* **Consegna 1**:
Trascrivi parola per parola tutte le righe dei record riportati più sotto e lascia fuori dalla risposta le immagini.

Sono state ufficializzate le nomine dei vertici delle maggiori società partecipate italiane: Eni, Enel, Leonardo, Poste Italiane e Terna. Queste nomine sono «frutto di un attento percorso di valutazione delle competenze e non delle appartenenze», ha dichiarato Giorgia Meloni.

Tra le conferme abbiamo Claudio Descalzi, Ceo di Eni, e Matteo Del Fante, riconfermato Ceo di Poste Italiane. Flavio Cattaneo, Vicepresidente di Italo, è stato invece nominato Amministratore delegato di Enel; l’ex Ministro dell’Ambiente durante l’esecutivo di Mario Draghi, Roberto Cingolani, ha assunto il ruolo di Amministratore delegato di Leonardo.

Ma le novità più importanti riguardano, senza dubbio, le nomine di Silvia Rovere come Presidente di Poste Italiane, e Giuseppina Di Foggia come Amministratrice delegata di Terna – società delle reti elettriche nazionali – diventando la prima donna a guidare una delle aziende più grandi a partecipazione pubblica.

Negli ultimi anni, in Italia, la presenza di donne nei consigli di amministrazione è aumentata: secondo lo studio realizzato dal Corporate Governance Lab dell’Università Bocconi di Milano, la percentuale di donne nei consigli di amministrazione nelle 50 società più quotate è superiore al 41%.

Un dato in linea con la Legge Golfo-Mosca del 2011, che impone che almeno il 40% delle poltrone degli organi collegiali e dei consigli di amministrazione delle società quotate sia riservato al genere meno rappresentato.

C’è, però, un risvolto negativo: la percentuale scende al 13,7% se si tiene in considerazione la presenza femminile in ruoli esecutivi; la percentuale scende ulteriormente al 12% per le posizioni gestionali di business.

Guardando, invece, al rapporto realizzato da Cerved su un campione di 1,2 milioni di società (non solo quelle quotate), notiamo che la presenza femminile nei consigli di amministrazione è pari al 27%: una percentuale decisamente troppo bassa. L’analisi conferma anche un forte divario territoriale e settoriale.

A livello geografico, la regione più virtuosa è il Lazio (28% le donne che ricoprono ruoli di ceo, amministratrici o amministratrici uniche), fanalino di coda è, invece, il Trentino Alto-Adige con una percentuale che scende al 19%.

A livello settoriale, le percentuali maggiori si riscontrano in quello sanitario e dell’assistenza sociale, non male anche l’istruzione. Percentuali estremamente basse per le attività economiche che si occupano di forniture elettriche e di gas e per il settore delle costruzioni (13%).

Dando, invece, uno sguardo a livello europeo notiamo che la situazione non risulta essere migliore. Secondo il rapporto Gdi (Gender Diversity Index), calcolato ogni anno da European Women on Boards (Ewob) in Unione europea solo il 35% dei membri dei consigli di amministrazione è composto da donne.

* **Materiale fornito**:
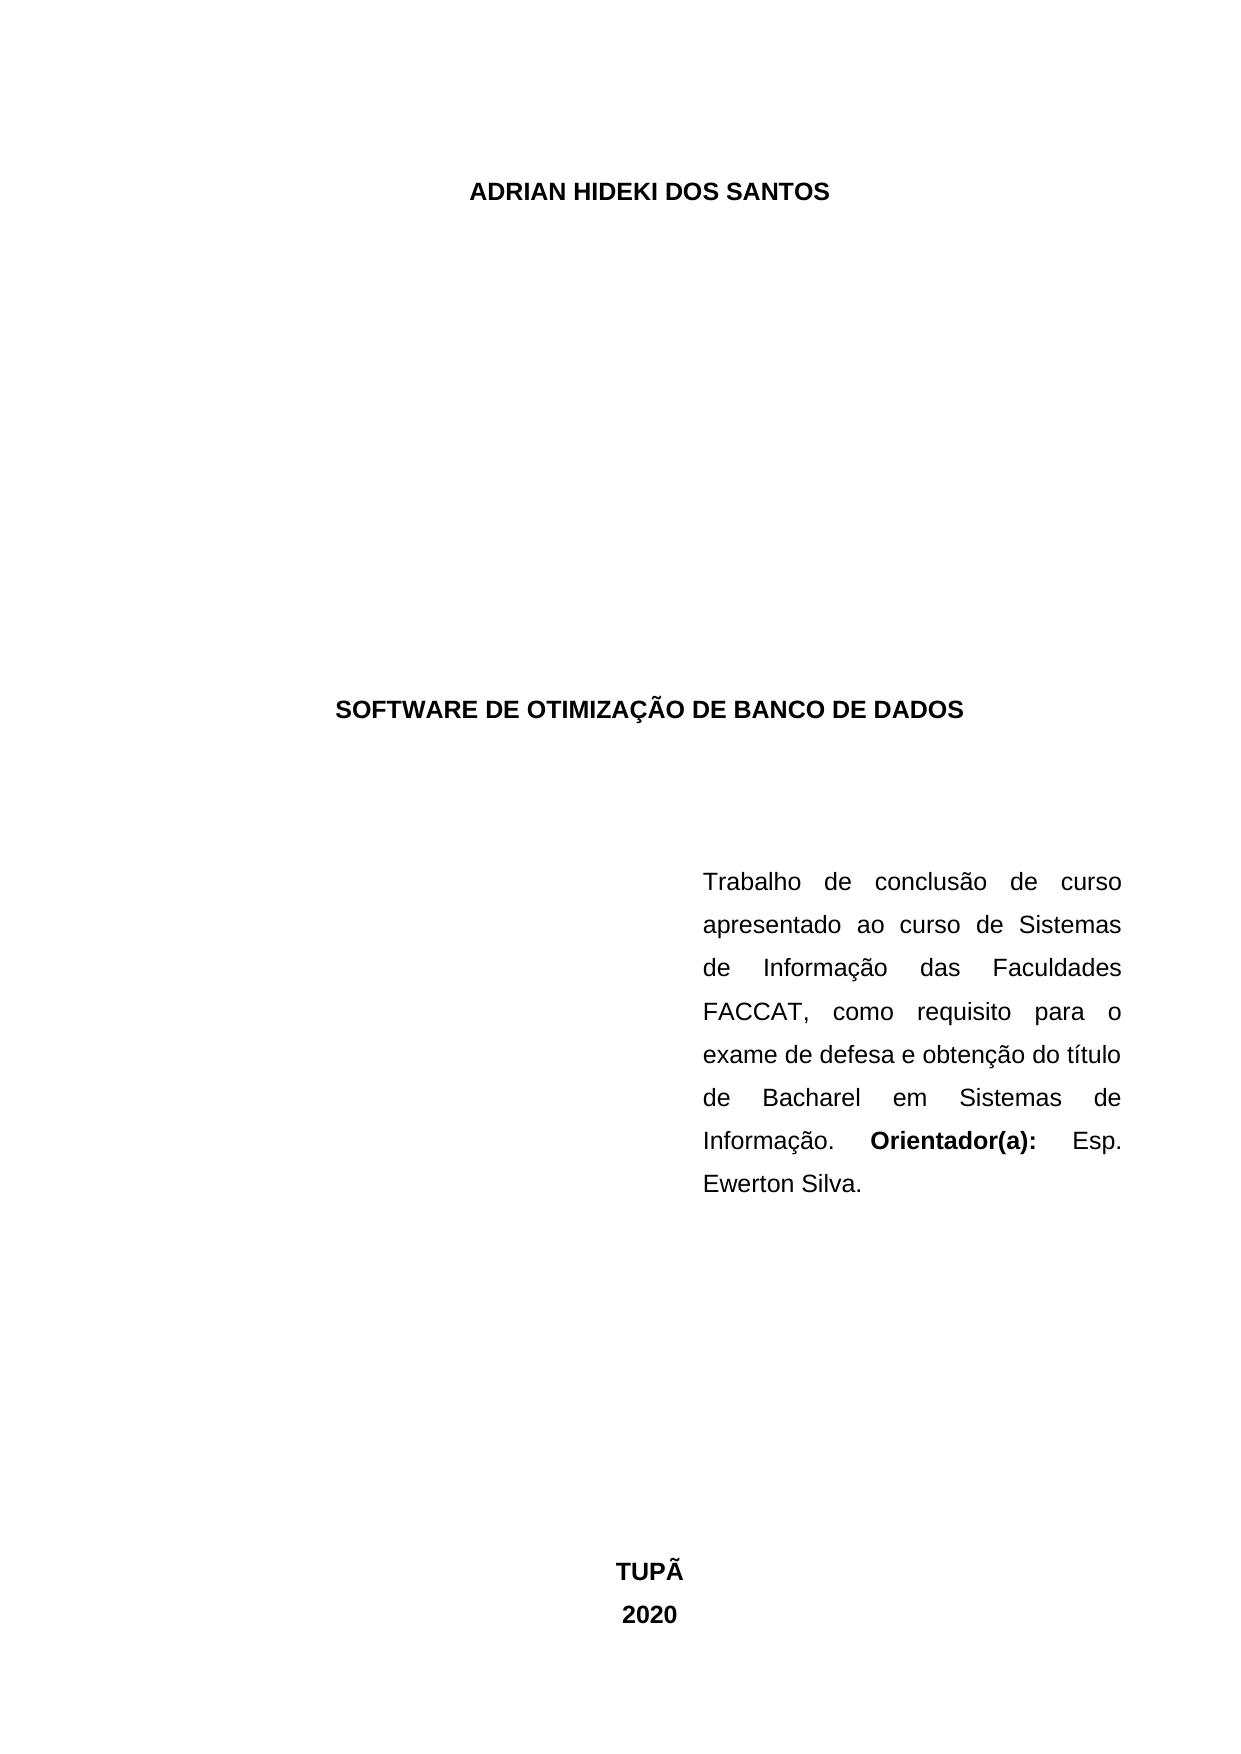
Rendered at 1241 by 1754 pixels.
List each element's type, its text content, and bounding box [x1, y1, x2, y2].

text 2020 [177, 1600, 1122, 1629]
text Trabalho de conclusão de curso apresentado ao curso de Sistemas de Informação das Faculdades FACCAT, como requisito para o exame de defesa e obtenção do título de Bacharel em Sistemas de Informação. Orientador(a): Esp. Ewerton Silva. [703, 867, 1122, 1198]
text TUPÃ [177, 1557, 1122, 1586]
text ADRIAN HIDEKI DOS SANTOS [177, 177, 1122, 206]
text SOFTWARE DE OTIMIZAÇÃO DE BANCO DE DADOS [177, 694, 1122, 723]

* **Consegna 2**:
Prosegui il testo sulla presenza delle donne nei consigli di amministrazione, partendo subito dopo la sua ultima frase.

* **Risposta scritta 1**:
Rendered at 1241 by 1754 pixels.
List each element's type, its text content, and bounding box [x1, y1, x2, y2].

text 2020 [177, 1600, 1122, 1629]
text Trabalho de conclusão de curso apresentado ao curso de Sistemas de Informação das Faculdades FACCAT, como requisito para o exame de defesa e obtenção do título de Bacharel em Sistemas de Informação. Orientador(a): Esp. Ewerton Silva. [703, 867, 1122, 1198]
text TUPÃ [177, 1557, 1122, 1586]
text ADRIAN HIDEKI DOS SANTOS [177, 177, 1122, 206]
text SOFTWARE DE OTIMIZAÇÃO DE BANCO DE DADOS [177, 694, 1122, 723]

* **Risposta scritta 2**:
Una percentuale che scende vertiginosamente se si guardano le donne in posizioni apicali: 19%, contro l’81% degli uomini. Le donne Ceo, invece, su 668 aziende analizzate, risultano solo 50 (pari al 7%). Questo rapporto, inoltre, mette in evidenza che in un’azienda con a capo una donna, si ha un numero maggiore di donne in posizione di rilievo (38%).

I Paesi più virtuosi sono la Norvegia, la Francia e il Regno Unito, seguiti da Finlandia e Svezia. Alle ultime posizioni troviamo il Lussemburgo e la Grecia.

Un maggiore equilibrio di genere nel mondo lavorativo conviene, oltre che alle donne stesse, anche all’economia: il tasso di occupazione femminile, in Italia, è pari al 51,3%, ancora troppo basso. Raggiungere un equilibrio, cercare di colmare il gender gap, è fondamentale per incrementare la crescita del nostro Paese ma anche a livello globale.

Secondo una ricerca condotta da Consob, un’azienda maggiormente inclusiva, con un maggior numero di donne in posizioni di rilievo, risulta più attraente, più redditizia – ma anche più variegata a livello di istruzione e background professionale – e quindi registra un aumento significativo dei ricavi, come è stato anche calcolato dal Diversity Brand Index 2022.

Lo studio più completo, però, è stato condotto da The European House-Ambrosetti che ha deciso di lanciare un “Osservatorio permanente e indipendente sull’empowerment femminile”. L’analisi ha preso in considerazione i Paesi del G20 più la Spagna e ha fornito dei risultati sorprendenti: si stima che raggiungere il completo equilibrio di genere e lo stesso tasso di occupazione tra uomini e donne potrebbe generare un impatto economico annuale pari a 11,2 trilioni di dollari in questi Paesi, una cifra che corrisponde al 14% del Pil del G20.

È necessario, quindi, puntare prima di tutto su un vero e proprio cambiamento culturale e sulla completa distruzione degli stereotipi di genere. La strada è ancora lunga e il percorso procede a rilento, anche in quei Paesi che sono molto più avanzati, come i Paesi nordici.